The administration did not announce the allies that participated in the strikes, saying they would leave it up to the nations' leaders to announce their own military action. Arab officials said they expected to make announcements later Tuesday about their participation.
The United Arab Emirates announced three weeks ago that it was willing to participate in the campaign against the Islamic State, and administration officials have also said they expect the Iraqi military to take part in strikes both in Iraq and Syria. If both nations are in fact participants, the strikes on Tuesday could mark a rare instance when the Shiite-dominated Iraqi military has cooperated in a military operation with its Sunni Arab neighbors.
Combined with a French airstrike last week on a logistics depot held by Islamic State militants in northeastern Iraq, the allied participation in the strikes allows Obama to make the case that his plan to target the Islamic State has international cooperation.
In addition, Saudi Arabia recently agreed to a training facility for moderate members of the Syrian opposition, who the U.S. hopes to train, equip and send back to Syria to fight both Assad and Islamic State militants.
On Wednesday, Obama is expected to speak of the international coalition in an address to the U.N. General Assembly.
In his Sept. 10 speech to the nation, Obama drew a distinction between the military action he was ordering and the two wars begun by his immediate predecessor, George W. Bush.

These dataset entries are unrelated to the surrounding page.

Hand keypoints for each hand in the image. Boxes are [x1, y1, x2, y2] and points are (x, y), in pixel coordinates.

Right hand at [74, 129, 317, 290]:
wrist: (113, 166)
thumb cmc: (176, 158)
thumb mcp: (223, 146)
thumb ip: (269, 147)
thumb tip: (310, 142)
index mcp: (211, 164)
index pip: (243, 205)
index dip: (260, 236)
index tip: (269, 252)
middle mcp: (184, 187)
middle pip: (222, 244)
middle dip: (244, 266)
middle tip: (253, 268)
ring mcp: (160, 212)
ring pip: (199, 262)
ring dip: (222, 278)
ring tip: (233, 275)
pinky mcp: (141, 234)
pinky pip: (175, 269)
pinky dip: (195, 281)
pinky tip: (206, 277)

He likened this campaign to the selective airstrikes that the United States has carried out for years against suspected terrorists in Yemen and Somalia, few of which have been made public.

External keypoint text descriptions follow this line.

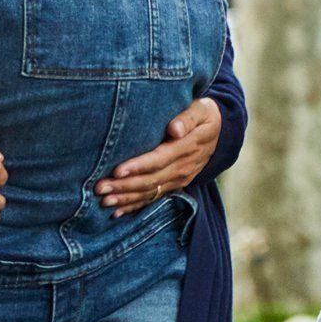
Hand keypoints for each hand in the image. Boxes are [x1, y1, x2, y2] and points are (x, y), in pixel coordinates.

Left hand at [97, 97, 220, 215]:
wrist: (220, 133)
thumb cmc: (204, 115)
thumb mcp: (202, 109)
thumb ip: (188, 118)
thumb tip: (174, 129)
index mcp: (188, 147)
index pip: (160, 159)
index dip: (139, 166)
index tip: (118, 170)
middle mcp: (183, 167)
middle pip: (151, 180)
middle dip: (124, 185)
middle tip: (100, 188)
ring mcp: (179, 178)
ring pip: (149, 192)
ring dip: (126, 198)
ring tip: (104, 200)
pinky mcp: (175, 185)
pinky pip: (153, 198)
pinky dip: (135, 206)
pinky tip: (117, 212)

The airstrikes in Syria, so far, come without the benefit of a large ground force to capitalize on gains made by any aerial bombardment. While some Syrian opposition groups fighting the Islamic State militants may be able to move into a few cleared areas, administration officials acknowledged on Monday that it was doubtful that the Free Syrian Army, the opposition group most preferred by the United States, would be able to take control of major swaths of Islamic State territory, at least not until they have been better trained - which will take place over the course of the next year.
That could leave the forces of Assad in perhaps the best position to take advantage of any U.S. bombardment. An administration official on Monday acknowledged that was a worry, but said, "We don't plan to make it easy for Assad to reclaim territory." He declined to say what methods the United States would use to prevent the Syrian leader from capitalizing on the U.S. aerial bombardment.
Although the full scope of the airstrikes was not immediately clear, they followed an urgent appeal from Hadi al-Bahra, the president of the Syrian Opposition Coalition, for U.S. military action to stop militants from the Islamic State from pressing their attack against the Kurdish communities near the Syrian border town of Ayn-al-Arab, as it is known by Arabs, or Kobani, as it is called by the Kurds.
Bahra said that the Americans needed to act quickly. And Rep. Eliot L. Engel, D-N.Y., who serves on the House Foreign Affairs Committee, issued a statement urging "targeted American airstrikes" to protect the Syrian Kurds and prevent a "potential massacre."
Obama administration officials asserted that they were having success building an international coalition to confront the Islamic State, but Laurent Fabius, the French foreign minister, said on Monday that France would limit its military operations to Iraq and had no intention to conduct airstrikes in Syria.
"The French president has said we do not have intention to do the same in Syria, I mean by air," Fabius said in an appearance before the Council on Foreign Relations in New York. He added, however, that France would support the moderate Syrian opposition.